Müller esperava ter flashbacks de todos os momentos mais importantes e/ou constrangedores da sua vida até aquele ponto, até que ele se lembrou que, em primeiro lugar, o momento mais importante da sua vida aconteceria no dia seguinte – sem ele e provavelmente com outra pessoa – e, em segundo lugar, os momentos mais constrangedores da vida dele aconteceram durante a infância e todo mundo faz coisas estúpidas quando criança, então não conta.

Por alguns segundos, Müller também esperou que a sua morte acontecesse como o clichê da câmera lenta, mas na verdade tudo aconteceu incrivelmente rápido. Ao pensar no acidente mais tarde, tudo o que Müller conseguia lembrar com clareza eram os sons.

O miado suave de um gato obeso e cinza que estava quase no meio da rua, brincando com uma folha que Müller assumia ser alaranjada (era difícil de dizer com a luz pôr-do-sol praticamente transformada em noite) que o outono se esqueceu de levar embora.

O arquejar do Cara Popular Babaca ao notar o gato, aquele cara com o nome esquisito que o Müller não suporta do 3º C (Müller sabe que ele não tem direito de falar do nome esquisito de ninguém levando em conta o seu próprio nome. Ele não liga, e vai continuar achando o nome do cara mais esquisito que o dele).

A exclamação de "Gatinho!" do Cara Popular Babaca que já estava se ajoelhando com o celular na mão, possivelmente para tirar uma foto.

O barulho estridente de um carro descendo a ladeira que Müller ia atravessar com o farol apagado, tentando frear a tempo para não atropelar o gato e o maluco que estava agachado.

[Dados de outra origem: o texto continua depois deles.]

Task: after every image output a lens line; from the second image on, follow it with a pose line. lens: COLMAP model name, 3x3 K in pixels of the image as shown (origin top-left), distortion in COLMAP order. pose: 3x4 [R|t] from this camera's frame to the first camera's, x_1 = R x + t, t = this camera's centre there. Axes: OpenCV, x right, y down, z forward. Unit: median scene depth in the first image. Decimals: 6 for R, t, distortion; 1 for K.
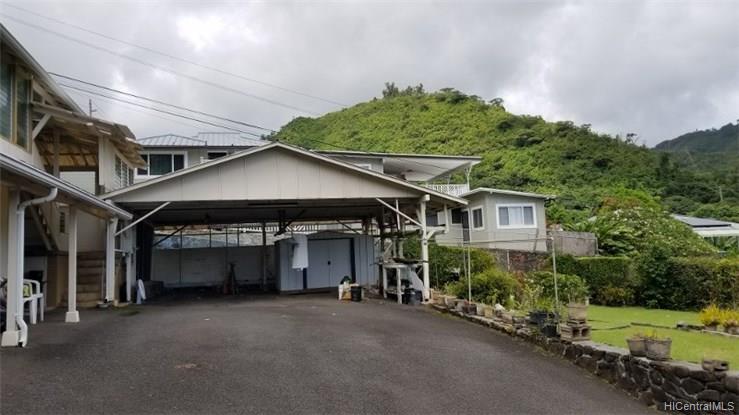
lens RADIAL K [[580.6, 0, 360.7], [0, 580.6, 199.7], [0, 0, 1]] dist [0.078602, -0.140256]
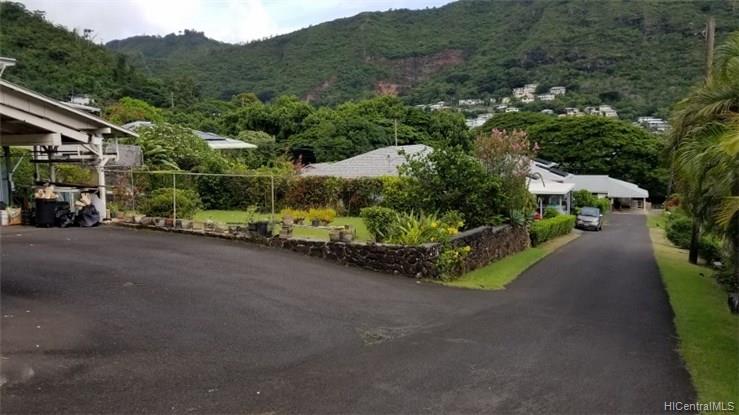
lens RADIAL K [[580.6, 0, 360.7], [0, 580.6, 199.7], [0, 0, 1]] dist [0.078602, -0.140256]
pose [[0.636288, -0.053557, 0.769590, -0.205155], [-0.082207, 0.987200, 0.136669, -0.029964], [-0.767059, -0.150227, 0.623741, -0.050210]]
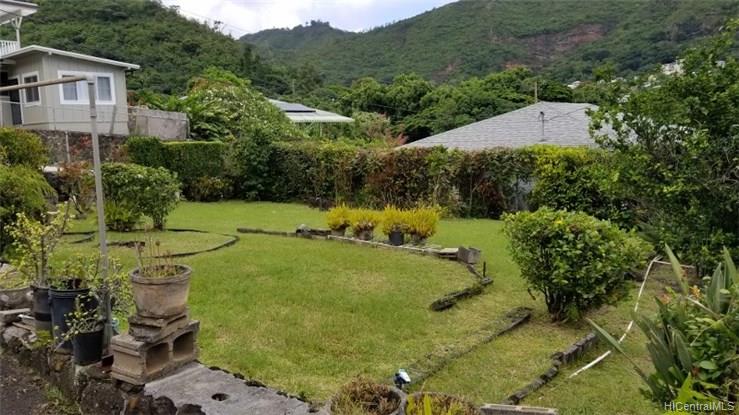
lens RADIAL K [[580.6, 0, 360.7], [0, 580.6, 199.7], [0, 0, 1]] dist [0.078602, -0.140256]
pose [[0.782663, -0.062139, 0.619336, 0.066210], [-0.058314, 0.983308, 0.172349, 0.019040], [-0.619708, -0.171008, 0.765976, 0.177375]]
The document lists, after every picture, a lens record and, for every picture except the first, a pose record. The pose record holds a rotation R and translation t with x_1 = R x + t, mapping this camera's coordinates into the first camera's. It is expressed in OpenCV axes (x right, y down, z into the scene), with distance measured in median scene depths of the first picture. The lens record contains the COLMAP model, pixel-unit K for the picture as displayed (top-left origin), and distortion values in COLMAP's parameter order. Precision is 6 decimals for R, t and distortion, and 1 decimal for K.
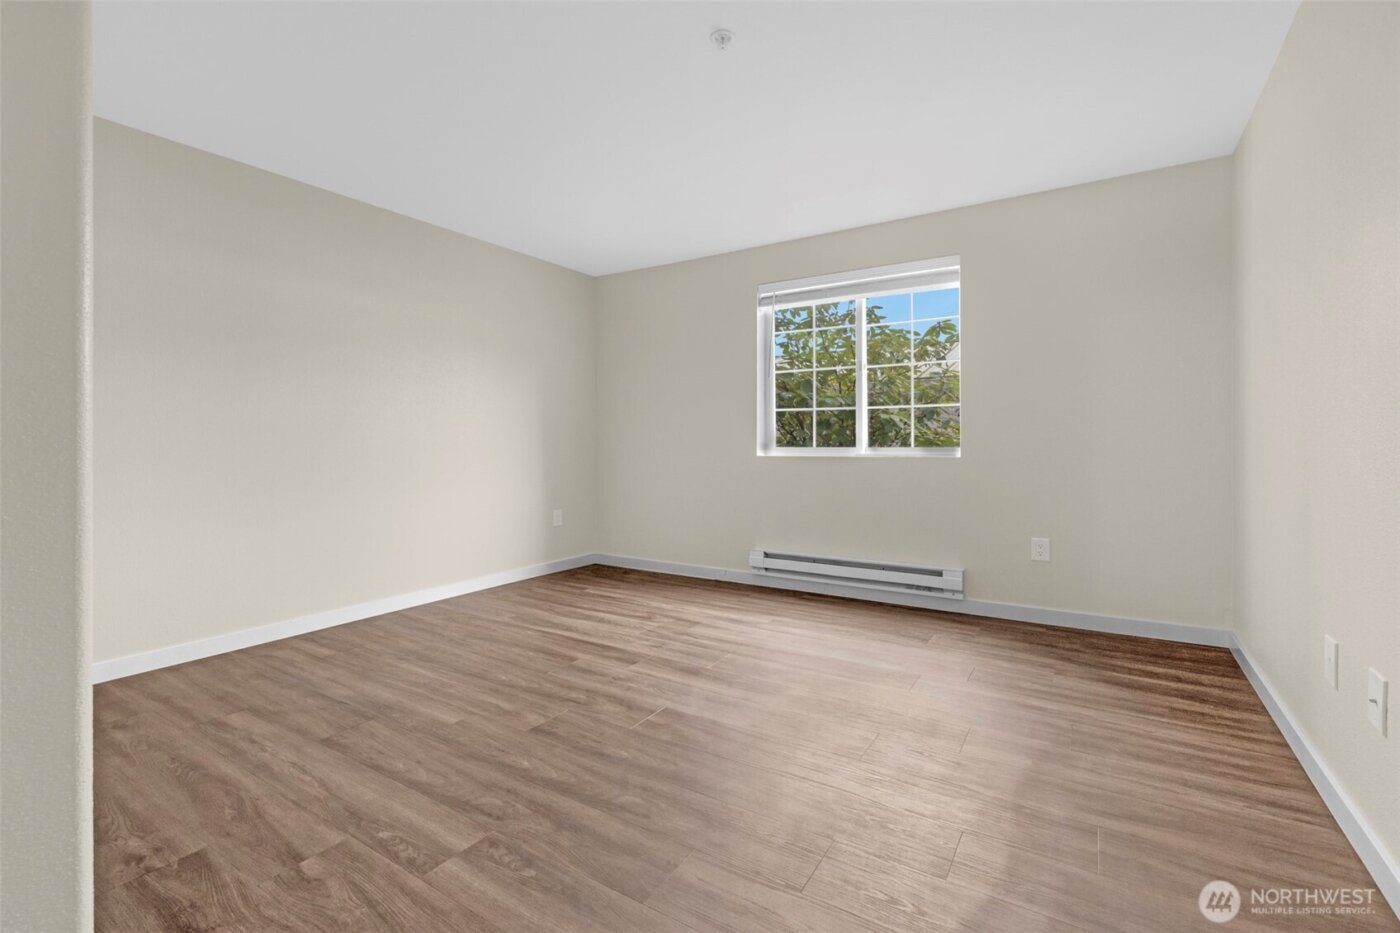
lens RADIAL K [[575.2, 0, 704.8], [0, 575.2, 448.7], [0, 0, 1]] dist [0.001654, 0.000426]
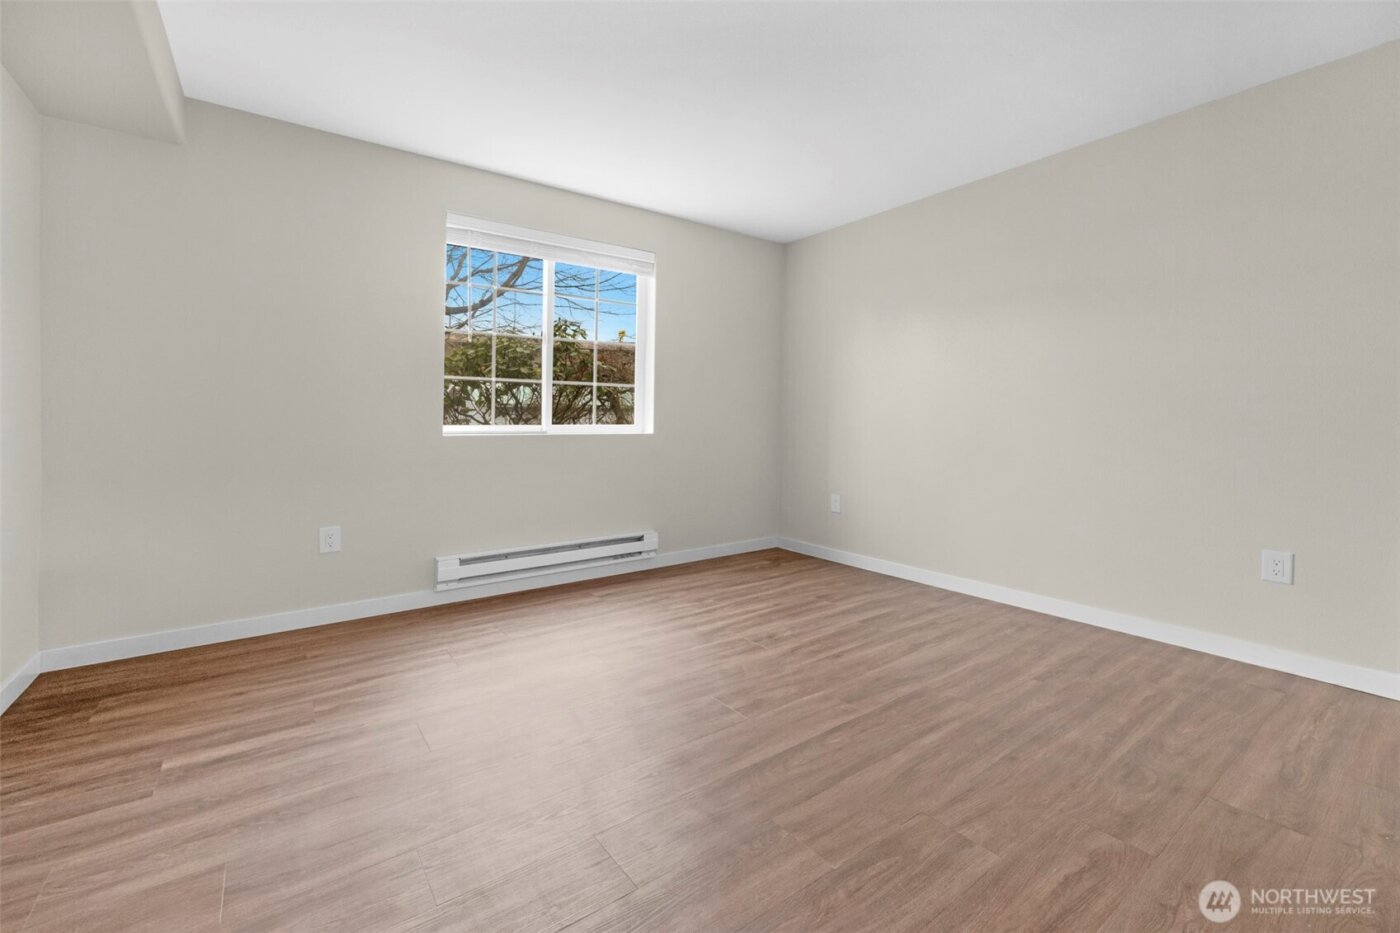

Müller nem notou quando seu corpo se movimentou. Não houve tempo para parar e pensar "Não faça isso, seu imbecil. Você não vai conseguir salvar ninguém, só vai ser atropelado com eles".

Num segundo, Müller estava na calçada com apenas um pé na faixa de pedestre. No outro, ele estava suspenso no ar, com os braços estendidos para alcançar o cara e empurrá-lo para fora do caminho.

No outro, Müller estava voando, com o lado esquerdo do seu corpo explodindo de dor. Ele fechou os olhos e todos os sons foram embora, deixando-o confuso por alguns segundos enquanto seu corpo rolava no asfalto.

No próximo, ele abriu os olhos e... ficou ainda mais confuso. Müller não estava mais na rua, mas sim em um chão de piso frio olhando para um teto branco gelo. Não estava nem ao menos sangrando, como tinha certeza que estaria pelo tanto de dor que sentiu. Na verdade, ele não estava sentindo nadica de dor. O que era estranho, porque Müller tinha certeza que sentiu o carro lhe acertando, mas... como ele havia ido parar naquele lugar?

Um grunhido interrompeu a confusão de Müller e ele se levantou do chão – rápido demais. Sua visão escureceu por alguns segundos e, quando clareou, Müller viu...

Dwi.

Dwi (vulgo CPB, ou Cara Popular Babaca) estava estirado no chão com seus olhos fechados, repetindo os mesmos grunhidos que alertaram Müller da sua presença. Enquanto Müller pensava se ia ou não ajudá-lo, Dwi abriu os olhos e o encarou.

— A gente morreu? — ele perguntou, franzindo a testa. Müller deu de ombros.

Dwi abriu a boca para falar mais alguma coisa, mas alguém limpando a garganta atrás de Müller chamou a atenção dos dois.

Müller não pulou de susto.

Imagina.

— O que está acontecendo aqui? — perguntou um homem, com irritação. Müller fez um barulho exasperado como resposta, porque como diabos ele iria saber o que estava acontecendo? Ele só estava feliz por não estar morto. Ou, pelo menos, não morto o suficiente.